Provided material ::

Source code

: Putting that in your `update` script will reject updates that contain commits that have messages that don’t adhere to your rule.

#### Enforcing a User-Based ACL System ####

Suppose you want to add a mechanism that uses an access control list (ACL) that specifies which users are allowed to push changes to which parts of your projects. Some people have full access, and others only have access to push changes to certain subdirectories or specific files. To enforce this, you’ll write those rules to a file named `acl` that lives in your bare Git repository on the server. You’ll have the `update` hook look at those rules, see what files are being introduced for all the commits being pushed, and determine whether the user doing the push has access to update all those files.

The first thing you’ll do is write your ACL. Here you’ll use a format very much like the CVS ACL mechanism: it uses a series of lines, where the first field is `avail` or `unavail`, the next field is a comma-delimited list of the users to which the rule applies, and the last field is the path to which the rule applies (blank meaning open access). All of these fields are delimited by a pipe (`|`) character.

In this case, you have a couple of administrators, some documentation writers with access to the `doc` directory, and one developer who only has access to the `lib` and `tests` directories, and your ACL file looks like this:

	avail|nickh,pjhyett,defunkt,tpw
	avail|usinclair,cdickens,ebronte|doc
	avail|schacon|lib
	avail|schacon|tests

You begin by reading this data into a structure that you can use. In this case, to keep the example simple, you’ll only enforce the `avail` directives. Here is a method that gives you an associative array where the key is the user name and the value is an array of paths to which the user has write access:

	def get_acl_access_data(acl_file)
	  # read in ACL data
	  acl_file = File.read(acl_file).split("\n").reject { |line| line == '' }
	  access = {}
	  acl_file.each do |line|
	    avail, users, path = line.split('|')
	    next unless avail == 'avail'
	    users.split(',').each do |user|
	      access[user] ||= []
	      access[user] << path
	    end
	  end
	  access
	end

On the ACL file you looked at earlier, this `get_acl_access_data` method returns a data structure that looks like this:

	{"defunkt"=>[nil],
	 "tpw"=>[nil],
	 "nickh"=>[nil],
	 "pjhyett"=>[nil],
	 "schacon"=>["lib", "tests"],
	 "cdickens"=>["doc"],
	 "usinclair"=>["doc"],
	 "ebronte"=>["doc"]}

Action item :: Rewrite the source text of the item above as a JSON list of strings, with one string per line and blank lines left out.

Solved problem ::
[
  "Source code",
  ": Putting that in your `update` script will reject updates that contain commits that have messages that don’t adhere to your rule.",
  "#### Enforcing a User-Based ACL System ####",
  "Suppose you want to add a mechanism that uses an access control list (ACL) that specifies which users are allowed to push changes to which parts of your projects. Some people have full access, and others only have access to push changes to certain subdirectories or specific files. To enforce this, you’ll write those rules to a file named `acl` that lives in your bare Git repository on the server. You’ll have the `update` hook look at those rules, see what files are being introduced for all the commits being pushed, and determine whether the user doing the push has access to update all those files.",
  "The first thing you’ll do is write your ACL. Here you’ll use a format very much like the CVS ACL mechanism: it uses a series of lines, where the first field is `avail` or `unavail`, the next field is a comma-delimited list of the users to which the rule applies, and the last field is the path to which the rule applies (blank meaning open access). All of these fields are delimited by a pipe (`|`) character.",
  "In this case, you have a couple of administrators, some documentation writers with access to the `doc` directory, and one developer who only has access to the `lib` and `tests` directories, and your ACL file looks like this:",
  "\tavail|nickh,pjhyett,defunkt,tpw",
  "\tavail|usinclair,cdickens,ebronte|doc",
  "\tavail|schacon|lib",
  "\tavail|schacon|tests",
  "You begin by reading this data into a structure that you can use. In this case, to keep the example simple, you’ll only enforce the `avail` directives. Here is a method that gives you an associative array where the key is the user name and the value is an array of paths to which the user has write access:",
  "\tdef get_acl_access_data(acl_file)",
  "\t  # read in ACL data",
  "\t  acl_file = File.read(acl_file).split(\"\\n\").reject { |line| line == '' }",
  "\t  access = {}",
  "\t  acl_file.each do |line|",
  "\t    avail, users, path = line.split('|')",
  "\t    next unless avail == 'avail'",
  "\t    users.split(',').each do |user|",
  "\t      access[user] ||= []",
  "\t      access[user] << path",
  "\t    end",
  "\t  end",
  "\t  access",
  "\tend",
  "On the ACL file you looked at earlier, this `get_acl_access_data` method returns a data structure that looks like this:",
  "\t{\"defunkt\"=>[nil],",
  "\t \"tpw\"=>[nil],",
  "\t \"nickh\"=>[nil],",
  "\t \"pjhyett\"=>[nil],",
  "\t \"schacon\"=>[\"lib\", \"tests\"],",
  "\t \"cdickens\"=>[\"doc\"],",
  "\t \"usinclair\"=>[\"doc\"],",
  "\t \"ebronte\"=>[\"doc\"]}"
]